FIFA 14: Real Ball Physics Explained with Robert Lewandowski and Isaac Newton

Nick AkermanFeatured ColumnistSeptember 20, 2013

MADRID, SPAIN - APRIL 30:  Robert Lewandowski of Borussia Dortmund shoots past Raphael Varane of Real Madrid during the UEFA Champions League Semi Final Second Leg match between Real Madrid and Borussia Dortmund at Estadio Santiago Bernabeu on April 30, 2013 in Madrid, Spain.  (Photo by Gonzalo Arroyo Moreno/Getty Images)
Gonzalo Arroyo Moreno/Getty Images

Prise yourself away from Grand Theft Auto V for one moment: Robert Lewandowski and Sir Isaac Newton have a FIFA 14-themed message for you.

Sick of punching strangers in the face? You’ll be glad to hear EA Sports’ upcoming football title prioritises physicality of a different kind. As the much-anticipated game gears up for its North American release on Sept. 24 and European debut on Sept. 27, EA Canada has released a trailer detailing "Real Ball Physics."

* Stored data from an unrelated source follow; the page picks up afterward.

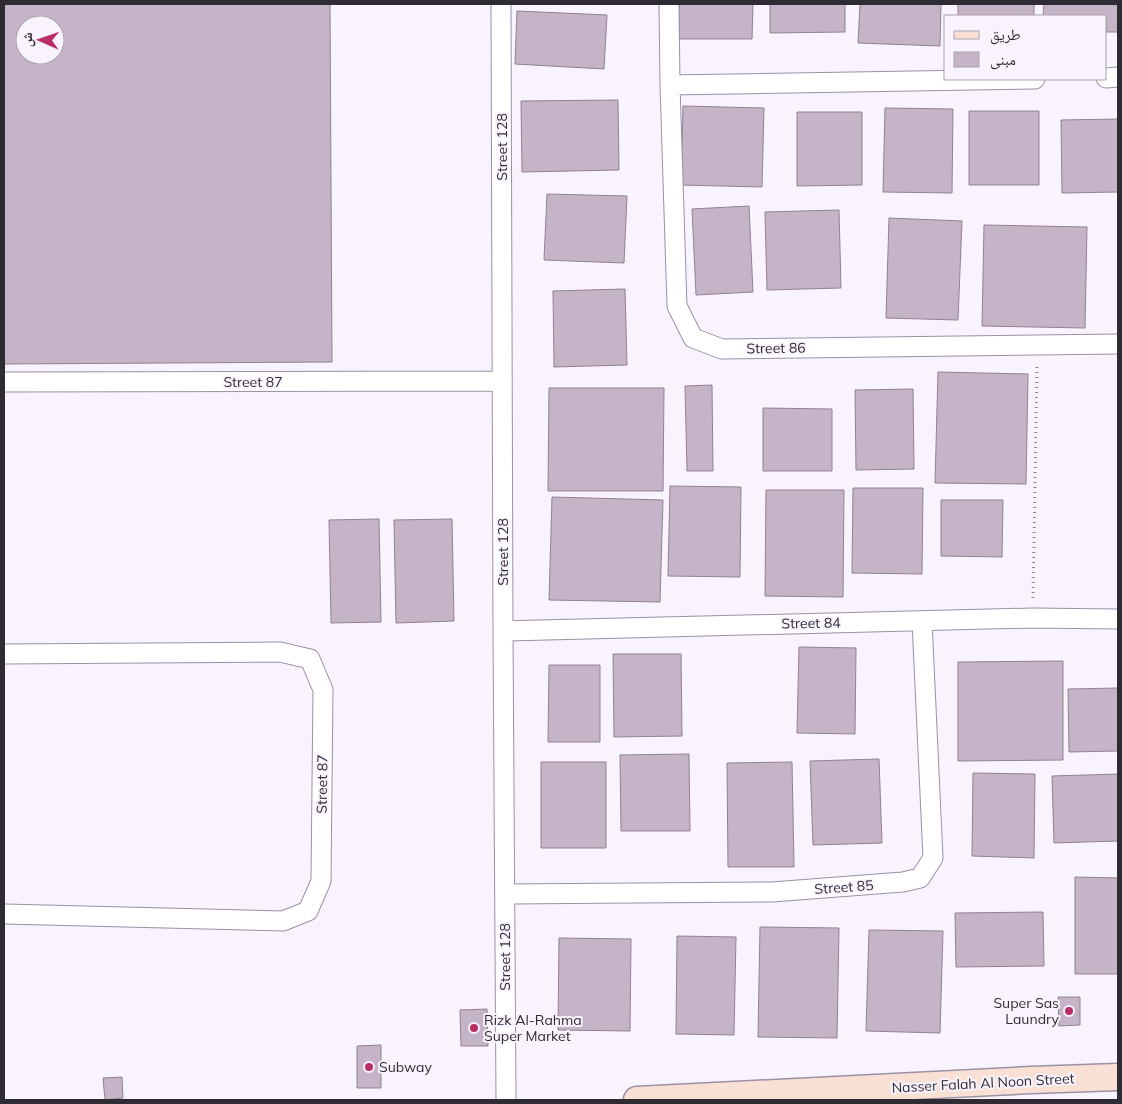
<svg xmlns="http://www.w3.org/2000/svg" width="1122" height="1104" viewBox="0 0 1122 1104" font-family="Mulish,'Noto Naskh Arabic',sans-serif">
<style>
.building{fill:#c5b4c7;stroke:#928193;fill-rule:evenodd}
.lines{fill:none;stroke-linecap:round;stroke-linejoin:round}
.street-casing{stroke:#9b90a5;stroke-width:21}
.secondary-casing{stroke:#9b90a5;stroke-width:29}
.path{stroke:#8a868e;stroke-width:3;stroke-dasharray:1 4;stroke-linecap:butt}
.street{stroke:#fff;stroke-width:19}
.secondary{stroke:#f9e0d4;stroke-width:26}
.poi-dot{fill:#bb2e64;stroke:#f8f3fc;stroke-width:2}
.labels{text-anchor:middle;stroke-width:4;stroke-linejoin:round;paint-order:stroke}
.street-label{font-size:14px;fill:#2f2b33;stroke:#f8f3fc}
.poi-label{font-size:14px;fill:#2f2b33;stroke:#f8f3fc;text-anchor:start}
</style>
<rect width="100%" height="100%" fill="#f8f3fc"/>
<path class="building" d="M 4,4 L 330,4 L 332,362 L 4,364 ZM 25,25 L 55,25 L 55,55 L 25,55 Z
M 679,4 L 753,4 L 752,39 L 679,39 Z
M 770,4 L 845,4 L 845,32 L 770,33 Z
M 860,4 L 941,4 L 940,46 L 858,43 Z
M 958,4 L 1034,4 L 1034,16 L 958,16 Z
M 1044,4 L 1118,4 L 1118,32 L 1106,32 L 1106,16 L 1043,16 Z
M 517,11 L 607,15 L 604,69 L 515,64 Z
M 618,100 L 619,170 L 522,172 L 521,101 Z
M 683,106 L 764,108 L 762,187 L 681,185 Z
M 885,108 L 953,109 L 952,193 L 883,192 Z
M 969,111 L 1039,111 L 1039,185 L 969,185 Z
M 797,112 L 862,112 L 862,185 L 797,186 Z
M 1118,119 L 1118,192 L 1062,193 L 1061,120 Z
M 547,194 L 627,196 L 624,263 L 544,260 Z
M 749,206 L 753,292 L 696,295 L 692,209 Z
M 839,210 L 841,288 L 767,290 L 765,212 Z
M 889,218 L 962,221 L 958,320 L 886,318 Z
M 984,225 L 1087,227 L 1085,328 L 982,326 Z
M 625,289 L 627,365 L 554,367 L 553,291 Z
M 938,372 L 1028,374 L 1026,484 L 935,483 Z
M 712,385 L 713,471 L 687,471 L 685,386 Z
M 549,388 L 664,388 L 663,491 L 548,491 Z
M 913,389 L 914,469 L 856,470 L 855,390 Z
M 763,408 L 832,409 L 832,471 L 763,471 Z
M 670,486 L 741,487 L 740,577 L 668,576 Z
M 853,488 L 923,488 L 922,574 L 852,573 Z
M 766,490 L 844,490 L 843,597 L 765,596 Z
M 552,497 L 663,500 L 660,602 L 549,600 Z
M 941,500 L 1003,500 L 1002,557 L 941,556 Z
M 379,519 L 381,622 L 331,623 L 329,520 Z
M 452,519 L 454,621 L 396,623 L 394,520 Z
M 799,647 L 856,648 L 855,734 L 797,733 Z
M 613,654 L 681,654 L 682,736 L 614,737 Z
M 1063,661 L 1063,760 L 958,761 L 958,662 Z
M 549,665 L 600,665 L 600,742 L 548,742 Z
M 1118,688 L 1118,751 L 1069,752 L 1068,689 Z
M 689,754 L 690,831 L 621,831 L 620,755 Z
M 879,759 L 882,843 L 813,845 L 810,761 Z
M 541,762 L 606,762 L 606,848 L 541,848 Z
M 792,762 L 794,867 L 728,867 L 727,763 Z
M 973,773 L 1035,774 L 1034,858 L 972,856 Z
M 1118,774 L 1118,841 L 1054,843 L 1052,776 Z
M 1075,877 L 1118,878 L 1118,974 L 1075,974 Z
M 1043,912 L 1044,966 L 956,967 L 955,913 Z
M 760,927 L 839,928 L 837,1038 L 758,1037 Z
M 869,930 L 943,931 L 940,1033 L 866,1031 Z
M 677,936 L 736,937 L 734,1035 L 676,1034 Z
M 559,938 L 631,939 L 630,1031 L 558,1030 Z
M 1058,997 L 1080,997 L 1080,1025 L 1059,1026 Z
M 487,1009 L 488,1046 L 461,1046 L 460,1010 Z
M 381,1045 L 381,1088 L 357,1088 L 357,1046 Z
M 122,1077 L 123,1098 L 105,1100 L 103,1078 Z"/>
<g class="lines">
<defs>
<path id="street" d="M 501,4 L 503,631 L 506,1100
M 669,4 L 670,85 L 677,306 L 693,338 L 722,349 L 1118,344
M 1106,78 L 1118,77
M 670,85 L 1035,79
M 4,382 L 502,381
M 503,631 L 1033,618 L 1118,619
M 4,654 L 280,652 L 310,659 L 323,690 L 321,881 L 308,911 L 283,921 L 4,914
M 505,894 L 772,892 L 903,882 L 920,878 L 933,858 L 922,621"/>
<path id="secondary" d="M 637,1100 L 1031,1080 L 1118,1077"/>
</defs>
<use href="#street" class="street-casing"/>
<use href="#secondary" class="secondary-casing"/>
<path class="path" d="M 1033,598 L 1037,366"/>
<use href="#street" class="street"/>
<use href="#secondary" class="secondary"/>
</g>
<g class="poi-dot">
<circle cx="1069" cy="1011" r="5"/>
<circle cx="474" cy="1028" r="5"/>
<circle cx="369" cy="1067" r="5"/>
</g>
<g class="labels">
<g class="street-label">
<text transform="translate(502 147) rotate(-90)" y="5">Street 128</text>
<text transform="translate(776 348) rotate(-1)" y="5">Street 86</text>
<text x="253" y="387">Street 87</text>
<text transform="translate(503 552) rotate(-90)" y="5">Street 128</text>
<text transform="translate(811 623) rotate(-1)" y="5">Street 84</text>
<text transform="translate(322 784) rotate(-89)" y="5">Street 87</text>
<text transform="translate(844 887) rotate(-4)" y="5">Street 85</text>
<text transform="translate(505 957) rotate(-90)" y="5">Street 128</text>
<text transform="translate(983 1083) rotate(-3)" y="5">Nasser Falah Al Noon Street</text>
</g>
<g class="poi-label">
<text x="1059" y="1008" text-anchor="end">Super Sas<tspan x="1059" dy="16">Laundry</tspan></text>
<text x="484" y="1025">Rizk Al-Rahma<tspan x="484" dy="16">Super Market</tspan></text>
<text x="379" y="1072">Subway</text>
</g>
</g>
<rect width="1122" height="1104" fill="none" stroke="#2f2b33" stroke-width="10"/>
<rect x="944" y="15" width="162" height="65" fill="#f8f3fc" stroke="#a8a3ac"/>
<rect x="954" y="31" width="25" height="8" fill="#f9e0d4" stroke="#a8a3ac"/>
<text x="990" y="40" font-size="15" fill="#2f2b33">طريق</text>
<rect x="954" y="52" width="25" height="15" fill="#c5b4c7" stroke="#a8a3ac"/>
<text x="990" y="65" font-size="15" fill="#2f2b33">مبنى</text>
<g transform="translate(40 40) rotate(272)"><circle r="24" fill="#f8f3fc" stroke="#a8a3ac"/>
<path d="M0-4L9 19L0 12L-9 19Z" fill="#bb2e64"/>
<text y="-8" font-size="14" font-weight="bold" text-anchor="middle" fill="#2f2b33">ش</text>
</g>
</svg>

In one of the company’s more inventive videos, the two-minute section stars Lewandowski punting balls towards goal while a ghosty Newton whimsically describes the laws of motion that have been applied.

Okay, it’s not particularly scientific stuff, but it does present the opportunity to highlight what you can expect from this year's action.

Take a look at the new trailer below:

 How do Real Ball Physics and Pure Shot affect FIFA 14?

A couple of months after FIFA 13 arrived, many players would have mastered the art of scoring long-range goals with a simple press of the shoot button. Trajectory in last year’s game allowed the ball to follow a perfect line—whether you were under pressure or not—ensuring an array of identical goals littered each match.

Scoring so many stunning goals significantly lowered the satisfaction of netting a memorable blast. In FIFA 14, EA want you to work diligently for that feeling of ecstasy.

Having spent significant time with FIFA 14’s final code, it’s safe to say "Pure Shot" mechanics do an excellent job of making each strike feel unique.

As with the rest of the game, physical intimidation is an important technique when trying to force the opposition off balance or out of their stride. Hurrying in to close down a player who is about to unleash a shot may alter the route their effort takes, ensuring it is never a good idea to give up pressuring those in possession.

Choosing the correct technique for each situation is now something players should consciously consider. Curling a finessed shot around an onrushing defender can help catch goalkeepers out of position, while drilling a knuckleball through a crowded area can cause havoc to stoppers who aim to track the dome’s flight.

WARSAW, POLAND - SEPTEMBER 06: Poland's Robert Lewandowski celebrates after scoring  during the FIFA 2014 World Cup Qualifier between Poland and Montenegro at the National Stadium on September 06, 2013 in Warsaw, Poland.  (Photo by Adam Nurkiewicz/Getty I
Adam Nurkiewicz/Getty Images

Upon first firing up the game, it’s likely players will notice an increased sense of difficulty when executing each shot type. Much like adjusting to FIFA 14’s passing system—which provides players with increased control and greater options when keeping possession—utilising the Pure Shot mechanics to your advantage is something that should be learned from the outset.

Failure to do so will end up in previously simple chances going to waste. Whether you're heading towards a one-on-one situation against the goalkeeper or look set to line up a piledriver from outside the box, you must take into account the rival No. 1's positioning and momentum. Easily looping the ball over his torso and into the top corner no longer guarantees success.

Every year, FIFA forces players into learning new methods. General play has become comfortable across the last few iterations, but with FIFA 14, the basics are being retaught. With little over a week until the game is available worldwide, Lewandowski and Newton's fun overshadows an area of the game that will separate average players from the great.